Your assignment = Output the listing verbatim, starting at its first line and ending at the line that contains "What is the sum of the Sulfate", with both of those lines included.
---------- Records for the task ----------
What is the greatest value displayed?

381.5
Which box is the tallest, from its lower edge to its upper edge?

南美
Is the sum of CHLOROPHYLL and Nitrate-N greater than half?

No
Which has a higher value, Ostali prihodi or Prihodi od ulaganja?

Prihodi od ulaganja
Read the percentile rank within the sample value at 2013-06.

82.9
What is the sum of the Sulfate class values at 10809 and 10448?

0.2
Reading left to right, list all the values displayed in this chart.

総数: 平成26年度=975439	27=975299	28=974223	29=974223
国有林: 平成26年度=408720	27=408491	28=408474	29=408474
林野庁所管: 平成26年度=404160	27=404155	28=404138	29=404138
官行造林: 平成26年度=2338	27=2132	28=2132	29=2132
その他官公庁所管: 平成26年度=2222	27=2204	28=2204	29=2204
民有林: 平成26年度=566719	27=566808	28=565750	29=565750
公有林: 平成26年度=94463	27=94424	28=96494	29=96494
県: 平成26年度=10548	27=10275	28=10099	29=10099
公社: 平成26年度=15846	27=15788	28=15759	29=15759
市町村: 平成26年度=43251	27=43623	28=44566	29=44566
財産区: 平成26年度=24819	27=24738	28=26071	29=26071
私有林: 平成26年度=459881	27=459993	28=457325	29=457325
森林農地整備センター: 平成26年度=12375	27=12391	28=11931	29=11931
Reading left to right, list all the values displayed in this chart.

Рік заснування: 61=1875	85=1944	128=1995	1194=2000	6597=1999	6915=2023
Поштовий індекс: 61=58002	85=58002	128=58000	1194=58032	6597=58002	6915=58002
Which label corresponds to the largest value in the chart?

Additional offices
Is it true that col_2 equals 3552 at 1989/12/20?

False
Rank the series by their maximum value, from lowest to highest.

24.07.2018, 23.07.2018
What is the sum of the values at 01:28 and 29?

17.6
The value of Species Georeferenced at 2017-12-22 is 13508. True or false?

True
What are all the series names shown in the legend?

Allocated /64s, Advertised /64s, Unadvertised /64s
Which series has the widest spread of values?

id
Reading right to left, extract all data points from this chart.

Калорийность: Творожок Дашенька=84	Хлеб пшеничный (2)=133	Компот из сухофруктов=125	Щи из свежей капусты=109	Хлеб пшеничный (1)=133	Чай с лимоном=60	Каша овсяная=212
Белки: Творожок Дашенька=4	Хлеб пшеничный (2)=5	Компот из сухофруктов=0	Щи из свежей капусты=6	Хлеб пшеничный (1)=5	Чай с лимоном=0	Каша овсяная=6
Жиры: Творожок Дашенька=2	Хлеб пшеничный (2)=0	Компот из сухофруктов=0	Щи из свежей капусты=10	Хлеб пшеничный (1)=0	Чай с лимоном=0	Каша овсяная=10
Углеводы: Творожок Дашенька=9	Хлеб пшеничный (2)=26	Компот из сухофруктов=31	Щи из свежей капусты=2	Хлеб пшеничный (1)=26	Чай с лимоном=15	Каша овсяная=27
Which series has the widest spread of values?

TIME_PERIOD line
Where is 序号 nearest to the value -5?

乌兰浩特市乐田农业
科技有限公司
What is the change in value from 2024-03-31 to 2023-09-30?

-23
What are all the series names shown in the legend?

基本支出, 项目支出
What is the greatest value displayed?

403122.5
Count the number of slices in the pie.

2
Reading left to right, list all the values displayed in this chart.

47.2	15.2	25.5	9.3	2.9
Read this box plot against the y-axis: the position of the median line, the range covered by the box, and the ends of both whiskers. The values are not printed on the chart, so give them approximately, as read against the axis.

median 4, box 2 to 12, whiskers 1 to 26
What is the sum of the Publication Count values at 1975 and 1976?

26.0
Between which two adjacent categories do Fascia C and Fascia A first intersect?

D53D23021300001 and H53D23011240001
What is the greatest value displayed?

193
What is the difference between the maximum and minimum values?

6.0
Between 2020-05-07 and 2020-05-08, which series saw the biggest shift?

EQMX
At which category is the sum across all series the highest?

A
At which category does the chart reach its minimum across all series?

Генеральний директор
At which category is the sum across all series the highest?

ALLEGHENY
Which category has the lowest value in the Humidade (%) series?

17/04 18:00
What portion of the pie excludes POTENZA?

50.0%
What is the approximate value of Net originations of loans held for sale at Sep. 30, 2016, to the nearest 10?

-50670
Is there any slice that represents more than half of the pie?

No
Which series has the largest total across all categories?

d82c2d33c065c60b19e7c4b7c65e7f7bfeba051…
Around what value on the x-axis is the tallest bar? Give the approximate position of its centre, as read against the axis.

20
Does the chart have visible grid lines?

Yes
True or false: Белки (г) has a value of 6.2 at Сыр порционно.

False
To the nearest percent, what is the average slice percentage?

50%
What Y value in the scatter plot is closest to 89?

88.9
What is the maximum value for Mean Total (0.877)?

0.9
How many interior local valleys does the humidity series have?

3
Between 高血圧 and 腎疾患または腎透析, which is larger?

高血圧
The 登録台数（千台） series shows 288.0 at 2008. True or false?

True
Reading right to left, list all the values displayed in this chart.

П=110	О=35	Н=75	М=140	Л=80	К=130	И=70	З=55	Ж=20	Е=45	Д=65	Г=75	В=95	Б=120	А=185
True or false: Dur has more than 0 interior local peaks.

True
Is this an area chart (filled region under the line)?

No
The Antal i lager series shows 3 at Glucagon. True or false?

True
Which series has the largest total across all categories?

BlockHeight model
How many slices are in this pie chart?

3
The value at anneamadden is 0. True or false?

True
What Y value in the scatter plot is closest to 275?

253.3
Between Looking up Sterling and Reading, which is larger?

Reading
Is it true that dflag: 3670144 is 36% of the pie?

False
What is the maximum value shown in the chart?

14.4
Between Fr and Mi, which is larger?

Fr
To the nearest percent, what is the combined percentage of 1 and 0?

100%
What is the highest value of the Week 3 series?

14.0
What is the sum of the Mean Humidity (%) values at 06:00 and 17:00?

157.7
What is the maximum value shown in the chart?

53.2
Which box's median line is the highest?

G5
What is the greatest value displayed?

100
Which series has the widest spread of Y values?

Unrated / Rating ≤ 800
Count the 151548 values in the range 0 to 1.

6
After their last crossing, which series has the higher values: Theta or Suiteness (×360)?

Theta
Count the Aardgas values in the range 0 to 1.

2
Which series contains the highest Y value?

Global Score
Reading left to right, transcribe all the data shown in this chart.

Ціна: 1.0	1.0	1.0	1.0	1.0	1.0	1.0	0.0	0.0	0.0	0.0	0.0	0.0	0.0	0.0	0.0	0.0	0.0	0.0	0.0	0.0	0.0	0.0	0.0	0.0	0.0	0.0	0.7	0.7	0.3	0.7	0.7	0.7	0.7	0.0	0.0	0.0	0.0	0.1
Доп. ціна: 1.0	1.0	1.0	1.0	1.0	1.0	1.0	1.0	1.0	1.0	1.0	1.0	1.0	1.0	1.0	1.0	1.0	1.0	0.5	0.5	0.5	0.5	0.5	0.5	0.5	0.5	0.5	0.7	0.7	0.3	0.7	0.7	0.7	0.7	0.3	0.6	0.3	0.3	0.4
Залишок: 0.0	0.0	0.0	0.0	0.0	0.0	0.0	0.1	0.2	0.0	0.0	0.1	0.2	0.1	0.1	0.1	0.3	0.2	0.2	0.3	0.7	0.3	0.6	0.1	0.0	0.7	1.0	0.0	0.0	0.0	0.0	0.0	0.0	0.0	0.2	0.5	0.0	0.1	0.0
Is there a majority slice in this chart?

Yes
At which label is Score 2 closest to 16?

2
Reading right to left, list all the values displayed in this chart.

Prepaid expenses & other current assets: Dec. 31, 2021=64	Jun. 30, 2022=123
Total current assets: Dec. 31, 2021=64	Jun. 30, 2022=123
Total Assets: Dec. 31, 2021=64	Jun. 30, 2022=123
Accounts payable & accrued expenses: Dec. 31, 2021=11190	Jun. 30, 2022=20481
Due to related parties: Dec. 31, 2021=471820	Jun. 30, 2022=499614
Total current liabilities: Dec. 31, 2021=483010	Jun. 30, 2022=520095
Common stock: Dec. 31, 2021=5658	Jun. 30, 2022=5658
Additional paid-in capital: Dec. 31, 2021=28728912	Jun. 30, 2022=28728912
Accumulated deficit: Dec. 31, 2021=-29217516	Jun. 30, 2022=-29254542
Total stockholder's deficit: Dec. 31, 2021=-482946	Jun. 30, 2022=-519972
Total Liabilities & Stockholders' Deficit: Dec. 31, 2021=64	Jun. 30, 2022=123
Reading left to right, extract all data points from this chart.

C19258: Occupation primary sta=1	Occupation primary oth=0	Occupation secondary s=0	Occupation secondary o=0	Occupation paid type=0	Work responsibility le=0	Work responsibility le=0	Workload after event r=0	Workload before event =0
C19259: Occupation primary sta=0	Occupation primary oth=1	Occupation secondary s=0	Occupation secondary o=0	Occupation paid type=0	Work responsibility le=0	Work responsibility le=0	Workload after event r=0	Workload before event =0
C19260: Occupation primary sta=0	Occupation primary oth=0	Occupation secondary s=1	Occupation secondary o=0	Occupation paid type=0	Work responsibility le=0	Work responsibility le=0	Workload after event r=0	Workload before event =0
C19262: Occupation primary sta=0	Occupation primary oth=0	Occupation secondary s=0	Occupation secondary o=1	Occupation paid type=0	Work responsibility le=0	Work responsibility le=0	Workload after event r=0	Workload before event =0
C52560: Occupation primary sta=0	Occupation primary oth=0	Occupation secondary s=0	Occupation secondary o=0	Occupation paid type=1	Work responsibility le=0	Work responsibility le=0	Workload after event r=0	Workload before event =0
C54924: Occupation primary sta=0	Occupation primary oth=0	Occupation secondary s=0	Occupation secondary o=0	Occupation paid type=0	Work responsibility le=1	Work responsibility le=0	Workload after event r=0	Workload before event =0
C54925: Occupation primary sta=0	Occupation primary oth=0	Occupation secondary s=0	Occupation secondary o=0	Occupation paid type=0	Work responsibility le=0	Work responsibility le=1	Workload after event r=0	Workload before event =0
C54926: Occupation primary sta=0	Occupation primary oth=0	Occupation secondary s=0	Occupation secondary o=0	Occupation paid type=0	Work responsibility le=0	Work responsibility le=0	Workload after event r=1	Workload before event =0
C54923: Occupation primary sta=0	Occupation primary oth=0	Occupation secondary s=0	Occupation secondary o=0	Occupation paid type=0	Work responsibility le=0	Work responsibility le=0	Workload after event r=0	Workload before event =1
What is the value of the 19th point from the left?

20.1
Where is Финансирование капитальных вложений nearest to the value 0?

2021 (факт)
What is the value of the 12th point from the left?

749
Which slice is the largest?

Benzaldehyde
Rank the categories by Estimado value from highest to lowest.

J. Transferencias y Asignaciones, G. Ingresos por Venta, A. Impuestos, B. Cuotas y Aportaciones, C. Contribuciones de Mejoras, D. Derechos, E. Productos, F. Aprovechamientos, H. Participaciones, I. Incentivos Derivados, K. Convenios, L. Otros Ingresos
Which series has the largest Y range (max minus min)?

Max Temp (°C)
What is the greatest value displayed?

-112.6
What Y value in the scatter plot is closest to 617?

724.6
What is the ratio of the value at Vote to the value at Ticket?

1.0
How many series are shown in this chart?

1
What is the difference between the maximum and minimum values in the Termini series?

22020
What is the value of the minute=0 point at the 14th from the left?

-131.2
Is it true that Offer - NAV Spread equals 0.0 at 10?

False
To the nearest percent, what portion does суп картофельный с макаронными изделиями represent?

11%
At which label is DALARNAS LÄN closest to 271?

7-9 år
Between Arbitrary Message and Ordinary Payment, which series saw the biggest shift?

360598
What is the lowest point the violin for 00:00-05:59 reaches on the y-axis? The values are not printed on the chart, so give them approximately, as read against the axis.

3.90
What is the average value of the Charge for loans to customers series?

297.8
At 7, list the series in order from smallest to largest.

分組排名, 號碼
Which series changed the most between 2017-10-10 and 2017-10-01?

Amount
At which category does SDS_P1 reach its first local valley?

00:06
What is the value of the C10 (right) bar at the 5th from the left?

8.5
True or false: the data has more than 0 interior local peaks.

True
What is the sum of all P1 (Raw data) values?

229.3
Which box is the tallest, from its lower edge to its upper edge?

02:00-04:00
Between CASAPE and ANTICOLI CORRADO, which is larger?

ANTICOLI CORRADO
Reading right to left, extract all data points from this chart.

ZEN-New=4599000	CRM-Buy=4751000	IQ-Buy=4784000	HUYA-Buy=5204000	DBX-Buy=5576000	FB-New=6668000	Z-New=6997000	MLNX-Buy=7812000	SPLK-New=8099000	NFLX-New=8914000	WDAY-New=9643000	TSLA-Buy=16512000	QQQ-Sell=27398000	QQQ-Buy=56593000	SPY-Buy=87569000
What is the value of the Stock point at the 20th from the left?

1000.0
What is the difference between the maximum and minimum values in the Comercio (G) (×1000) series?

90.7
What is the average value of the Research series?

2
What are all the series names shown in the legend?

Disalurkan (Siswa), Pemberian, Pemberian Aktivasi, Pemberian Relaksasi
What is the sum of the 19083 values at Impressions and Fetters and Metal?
----------
Your solution =
What is the greatest value displayed?

381.5
Which box is the tallest, from its lower edge to its upper edge?

南美
Is the sum of CHLOROPHYLL and Nitrate-N greater than half?

No
Which has a higher value, Ostali prihodi or Prihodi od ulaganja?

Prihodi od ulaganja
Read the percentile rank within the sample value at 2013-06.

82.9
What is the sum of the Sulfate class values at 10809 and 10448?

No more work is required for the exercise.